Later, fog rose from the river,
settling on both sides of the windshield.
We drove past the point we couldn’t see
then opened the windows and blasted heat.
I wanted never to bounce back.




Alison Hicks’s books include poetry collections Kiss and Falling Dreams, a novella, Love: A Story of Images, and an anthology, Prompted. Awards include the 2011 Philadelphia City Paper Poetry Prize and fellowships from the Pennsylvania Council on the Arts. Her work has appeared in Blood Lotus, Eclipse, Fifth Wednesday, Gargoyle, The Hollins Critic, Pearl, Permafrost, Quiddity, and Whiskey Island, among other journals. She leads community-based writing workshops under the name Greater Philadelphia Wordshop Studio (www.philawordshop.com). She has recently taken up playing the cello again after a 30-year hiatus, and enjoys canoeing and camping in the back country whenever she can.

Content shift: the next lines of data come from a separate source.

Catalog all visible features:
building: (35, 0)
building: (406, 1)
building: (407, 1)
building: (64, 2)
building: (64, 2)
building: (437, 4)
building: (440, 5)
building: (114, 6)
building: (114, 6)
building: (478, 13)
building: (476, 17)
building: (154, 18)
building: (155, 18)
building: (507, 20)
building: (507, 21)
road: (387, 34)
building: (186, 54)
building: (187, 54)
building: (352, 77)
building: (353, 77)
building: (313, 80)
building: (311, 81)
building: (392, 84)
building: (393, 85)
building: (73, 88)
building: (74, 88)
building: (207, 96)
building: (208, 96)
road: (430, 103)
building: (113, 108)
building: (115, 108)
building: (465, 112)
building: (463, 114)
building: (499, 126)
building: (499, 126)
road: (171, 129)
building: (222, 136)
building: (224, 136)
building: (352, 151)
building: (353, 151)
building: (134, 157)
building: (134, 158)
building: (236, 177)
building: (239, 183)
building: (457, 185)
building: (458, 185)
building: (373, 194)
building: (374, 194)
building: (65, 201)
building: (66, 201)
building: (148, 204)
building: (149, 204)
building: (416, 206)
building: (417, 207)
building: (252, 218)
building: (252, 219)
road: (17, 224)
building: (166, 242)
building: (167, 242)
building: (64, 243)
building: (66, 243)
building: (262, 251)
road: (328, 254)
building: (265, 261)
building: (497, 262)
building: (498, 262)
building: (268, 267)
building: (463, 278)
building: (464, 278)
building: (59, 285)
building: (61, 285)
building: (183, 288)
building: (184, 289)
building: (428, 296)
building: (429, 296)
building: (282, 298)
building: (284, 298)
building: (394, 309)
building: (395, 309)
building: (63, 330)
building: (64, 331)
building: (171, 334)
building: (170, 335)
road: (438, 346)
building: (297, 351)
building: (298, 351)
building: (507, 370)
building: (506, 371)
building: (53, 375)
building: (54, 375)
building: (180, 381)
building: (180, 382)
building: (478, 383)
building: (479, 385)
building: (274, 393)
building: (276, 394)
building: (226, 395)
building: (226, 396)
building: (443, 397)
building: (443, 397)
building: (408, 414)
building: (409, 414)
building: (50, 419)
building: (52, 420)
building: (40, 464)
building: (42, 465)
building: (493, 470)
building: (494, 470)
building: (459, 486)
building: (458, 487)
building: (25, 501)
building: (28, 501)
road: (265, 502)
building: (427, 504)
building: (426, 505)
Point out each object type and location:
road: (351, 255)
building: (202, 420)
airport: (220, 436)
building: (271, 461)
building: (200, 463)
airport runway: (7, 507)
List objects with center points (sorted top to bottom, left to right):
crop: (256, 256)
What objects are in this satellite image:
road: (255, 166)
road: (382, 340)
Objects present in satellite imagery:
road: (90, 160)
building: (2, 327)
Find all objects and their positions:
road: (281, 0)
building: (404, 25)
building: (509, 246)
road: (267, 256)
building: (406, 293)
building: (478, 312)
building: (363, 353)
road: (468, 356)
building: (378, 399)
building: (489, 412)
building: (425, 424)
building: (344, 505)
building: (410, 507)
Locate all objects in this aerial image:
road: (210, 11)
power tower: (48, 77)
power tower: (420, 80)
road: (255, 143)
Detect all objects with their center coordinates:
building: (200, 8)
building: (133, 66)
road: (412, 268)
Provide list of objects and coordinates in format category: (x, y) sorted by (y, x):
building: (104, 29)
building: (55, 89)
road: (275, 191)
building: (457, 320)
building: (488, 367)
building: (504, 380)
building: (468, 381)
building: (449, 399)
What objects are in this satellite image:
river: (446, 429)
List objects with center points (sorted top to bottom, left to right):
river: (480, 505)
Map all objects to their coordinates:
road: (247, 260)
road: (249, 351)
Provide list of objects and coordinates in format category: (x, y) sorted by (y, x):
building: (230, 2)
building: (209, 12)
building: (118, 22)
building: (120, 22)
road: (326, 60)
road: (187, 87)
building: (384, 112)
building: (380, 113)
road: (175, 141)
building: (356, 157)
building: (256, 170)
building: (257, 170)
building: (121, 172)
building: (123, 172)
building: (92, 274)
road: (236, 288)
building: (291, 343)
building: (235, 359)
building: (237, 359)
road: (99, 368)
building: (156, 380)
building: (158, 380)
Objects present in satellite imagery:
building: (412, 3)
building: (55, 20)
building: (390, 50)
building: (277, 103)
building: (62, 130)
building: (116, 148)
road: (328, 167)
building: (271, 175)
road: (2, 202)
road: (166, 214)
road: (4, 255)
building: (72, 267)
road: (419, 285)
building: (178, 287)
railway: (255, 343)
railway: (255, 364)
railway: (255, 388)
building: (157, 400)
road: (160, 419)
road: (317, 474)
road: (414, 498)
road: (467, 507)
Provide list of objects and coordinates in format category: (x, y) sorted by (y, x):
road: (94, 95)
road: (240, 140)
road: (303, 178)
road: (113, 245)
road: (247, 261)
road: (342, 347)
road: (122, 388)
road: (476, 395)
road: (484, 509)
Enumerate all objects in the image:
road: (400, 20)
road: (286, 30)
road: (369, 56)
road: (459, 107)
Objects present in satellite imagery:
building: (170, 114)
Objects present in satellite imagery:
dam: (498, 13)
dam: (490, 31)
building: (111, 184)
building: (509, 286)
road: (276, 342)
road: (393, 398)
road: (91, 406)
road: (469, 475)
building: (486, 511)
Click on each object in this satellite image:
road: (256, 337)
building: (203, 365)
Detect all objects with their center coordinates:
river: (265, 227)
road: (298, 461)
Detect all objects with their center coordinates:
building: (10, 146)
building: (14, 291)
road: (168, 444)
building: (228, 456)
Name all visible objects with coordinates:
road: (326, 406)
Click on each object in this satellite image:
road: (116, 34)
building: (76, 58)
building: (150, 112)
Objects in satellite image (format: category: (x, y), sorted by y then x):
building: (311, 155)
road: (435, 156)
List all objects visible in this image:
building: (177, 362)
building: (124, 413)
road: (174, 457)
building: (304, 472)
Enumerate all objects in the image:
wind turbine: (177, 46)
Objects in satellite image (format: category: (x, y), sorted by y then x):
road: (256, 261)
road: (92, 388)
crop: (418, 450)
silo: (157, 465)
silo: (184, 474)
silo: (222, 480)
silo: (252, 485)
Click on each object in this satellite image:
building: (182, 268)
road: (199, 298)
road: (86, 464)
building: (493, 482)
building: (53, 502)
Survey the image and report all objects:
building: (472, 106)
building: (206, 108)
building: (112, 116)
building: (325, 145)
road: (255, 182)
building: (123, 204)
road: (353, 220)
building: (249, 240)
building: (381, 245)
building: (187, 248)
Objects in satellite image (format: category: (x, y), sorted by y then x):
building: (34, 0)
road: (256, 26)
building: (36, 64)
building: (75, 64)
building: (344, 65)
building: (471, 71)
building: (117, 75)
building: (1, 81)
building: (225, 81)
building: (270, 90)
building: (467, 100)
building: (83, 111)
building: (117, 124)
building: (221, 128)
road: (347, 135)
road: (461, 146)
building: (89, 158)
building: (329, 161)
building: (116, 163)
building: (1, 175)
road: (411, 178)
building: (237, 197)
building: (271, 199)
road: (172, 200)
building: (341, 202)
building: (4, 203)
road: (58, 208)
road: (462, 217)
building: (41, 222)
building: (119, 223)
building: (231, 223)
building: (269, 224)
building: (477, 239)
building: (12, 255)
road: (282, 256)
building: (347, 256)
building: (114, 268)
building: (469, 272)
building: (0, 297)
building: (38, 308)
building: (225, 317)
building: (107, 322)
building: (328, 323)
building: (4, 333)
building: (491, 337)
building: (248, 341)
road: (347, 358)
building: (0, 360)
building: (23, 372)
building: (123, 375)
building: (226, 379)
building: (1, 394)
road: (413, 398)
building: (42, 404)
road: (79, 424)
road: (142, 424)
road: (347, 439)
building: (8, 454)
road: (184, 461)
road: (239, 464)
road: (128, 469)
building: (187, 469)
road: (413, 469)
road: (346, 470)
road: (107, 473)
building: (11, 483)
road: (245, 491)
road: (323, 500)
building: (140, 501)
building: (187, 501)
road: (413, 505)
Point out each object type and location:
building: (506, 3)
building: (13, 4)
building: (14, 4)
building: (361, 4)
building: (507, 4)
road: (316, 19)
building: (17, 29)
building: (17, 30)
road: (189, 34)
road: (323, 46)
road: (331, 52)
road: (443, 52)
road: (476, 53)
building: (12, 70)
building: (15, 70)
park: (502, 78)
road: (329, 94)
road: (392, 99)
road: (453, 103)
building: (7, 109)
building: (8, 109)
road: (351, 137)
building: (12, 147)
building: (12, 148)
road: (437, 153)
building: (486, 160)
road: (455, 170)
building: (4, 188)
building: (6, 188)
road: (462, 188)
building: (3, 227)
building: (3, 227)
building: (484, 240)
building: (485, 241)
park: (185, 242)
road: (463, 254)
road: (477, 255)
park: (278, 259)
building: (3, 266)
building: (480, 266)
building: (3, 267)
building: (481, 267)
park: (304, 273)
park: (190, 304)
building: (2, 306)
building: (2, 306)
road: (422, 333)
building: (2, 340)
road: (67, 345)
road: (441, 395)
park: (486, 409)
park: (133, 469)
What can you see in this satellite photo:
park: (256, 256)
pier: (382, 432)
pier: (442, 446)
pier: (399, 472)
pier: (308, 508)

  1. Alison, I love your poems and this one is especially moving. It so nicely paints a wonderful moment–as if on a fabulous getaway weekend you never want to lose from your memory…congrats!

  2. I loved this poem and thanks to my friend Yvette got the opportunity to read and enjoy it.

    Vivid imagery for me and that’s what I enjoy best. Beautiful piece of work here. Hope I have one of those getaway’s soon. I could use one!

  3. How lovely! All the details in this poem leaning toward pinballing into that particular August night when the narrator “opened the windows and blasted heat.” I feel the heat.

  4. Wonderful – posting to Facebook!

  5. An evocative poem and a great poem to wake up to. I feel I’m there with the narrator
    or want to be. Congratulations!

  6. A perfect title for a poem about time. Excellent, Alison. “We drove past the point we couldn’t see”–and then it’s over.

  7. Thank you so much for writing and sharing this poem, Alison. I loved many things about it, including the evocative extremes of weather–the August night, the fog rising, the unexpected blast of heat. You put me in those moments.